Ugh, this really sucks. Now that I've stopped crying I can see enough to write, I said goodbye to the guys tonight. The morons who insist that surrogacy is purely a business transaction, i.e. "renting my uterus," or think that the only reason I did any of this was for money have absolutely no flipping clue about what happened today or the emotional part of surrogacy. The fact that I had to say goodbye to two dear friends and their miraculous babies is proof that this was way more than baby trafficking or "the baby business."

Yes, I know we all will see each other again. Shawn and I will hopefully go down to see them in their home sometime late summer/early fall. I hope that I will be able to be there for the babies' first birthday in 10 1/2 months. If everything continues to fall in place, I hope they all can come up next year when I direct my first show and they all can see Jesus Christ Superstar (in the works for next April). See, I do know that we will see each other again.

Please don't misunderstand me. I am so glad that I was able to be a help with their family. Rodney and Brad are wonderful parents to Brady and Cohen. The smiles on their faces are so big and have been amazing to see... to know that I played a part in their joy, in helping them know the blessings of having children of their own is wonderful to me. 

I am so proud of all that I've done: that I was able to give myself a freaking huge daily injection for months on end, that my body was able to handle a bevy of different medications, and then safely carry two babies for 32 weeks and bring them safely into this world. Seriously, I'm pretty much in awe of all of that. 

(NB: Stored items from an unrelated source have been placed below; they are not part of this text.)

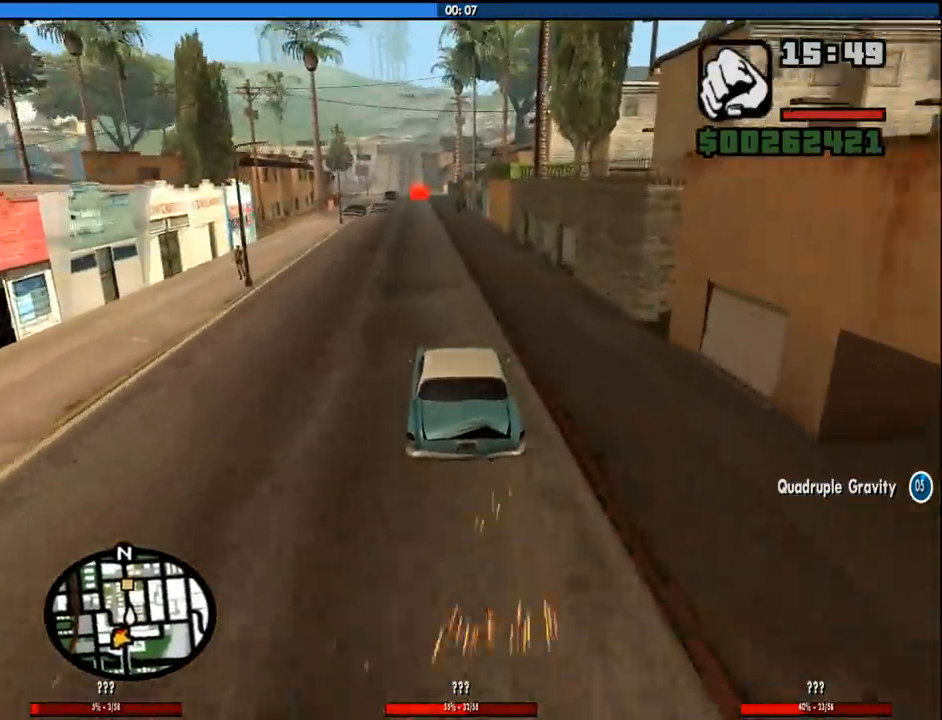
{"keys": ["w"], "mouse": [], "events": [[50, "a", "up"]]}
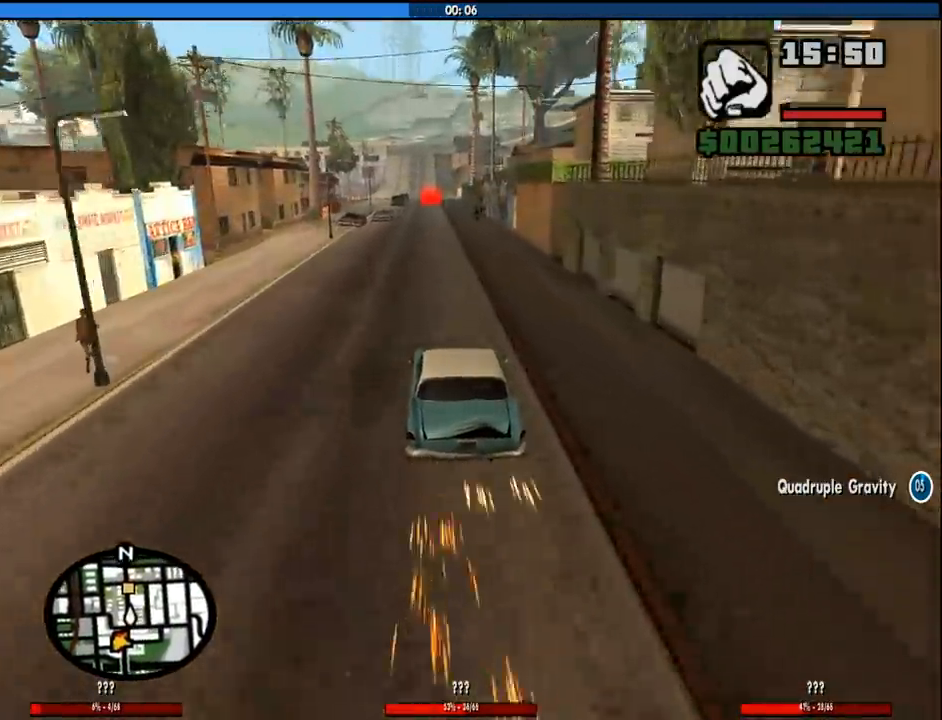
{"keys": ["w"], "mouse": [], "events": []}
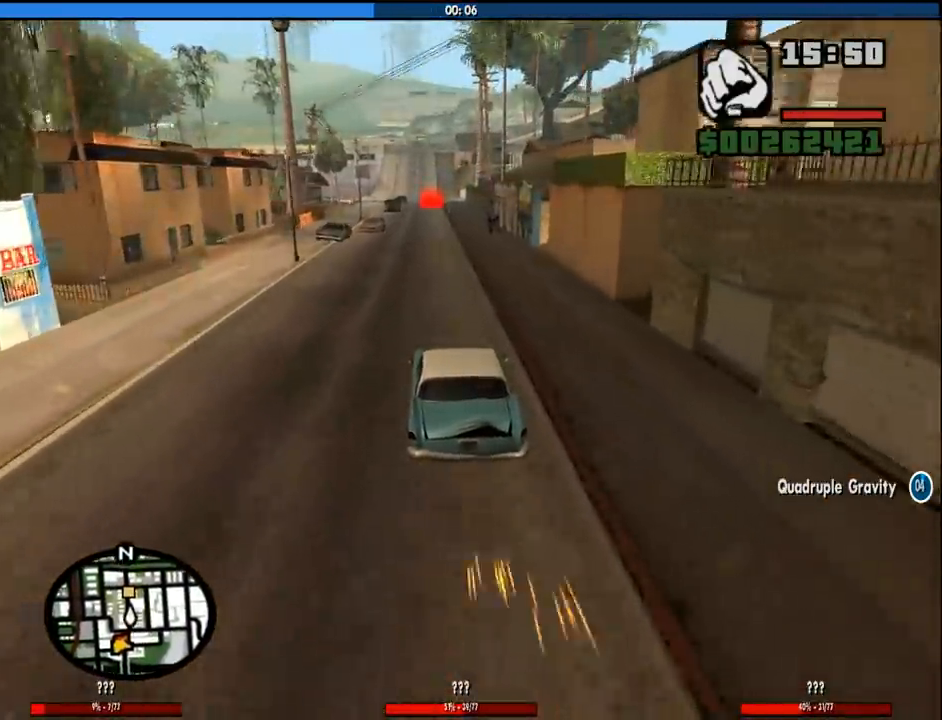
{"keys": ["w"], "mouse": [], "events": []}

I really enjoyed the whole process and the past 10 months in particular. I'm not a huge fan of all of the paperwork but I'm so glad it was there for all of us. I loved the time being pregnant with all of its ups and downs, loved most of the reactions from people, and loved being able to tell people that I was a surrogate carrying for another couple. It's been amazing to see the babies with their very different personalities outside of me, and honestly, the best part has been watching Brad and Rodney with their sons. I really have loved this journey.

After all of that has been said, I know there are people who still think the reason this is tough on me is because I "gave up" the children. That isn't the case at all. They never were mine to give up. My children are right where they are supposed to be, upstairs in their beds in my home. Brady and Cohen are right where they are supposed to be, too. I am guessing that right now they are meeting their dogs and cats and getting a tour of their home before being put to sleep in their new cribs. This is how its supposed to be. 

Even though this is how its supposed to be, it doesn't mean I'm not allowed to miss them. I'm going to miss their friendship and company. I'm going to miss snuggles with the tiny boys. I'm going to miss seeing them every couple of days. I'm going to miss seeing them play with my girls. It's their friendship I'm going to miss. 

So, all of that said, this really is the final page to this journey. I'm still pumping milk for the boys (oops, I forgot to ship it tonight! I guess it will have to go tomorrow.) Tomorrow is my last official OB appointment of this pregnancy and I am sure everything will be fine. This chapter of my surrogacy journey will end and other chapters will begin. 

My advocating for surrogacy legislation is still in full swing (I am going to the Minnesota Capitol tomorrow to talk with a couple of Representatives), and in a year or so, I may be talking with the Agency about another surrogacy journey. We will see!

I'm so excited for their family and all of their new adventures they are going to have. I feel so blessed to have been a part of a miracle or two.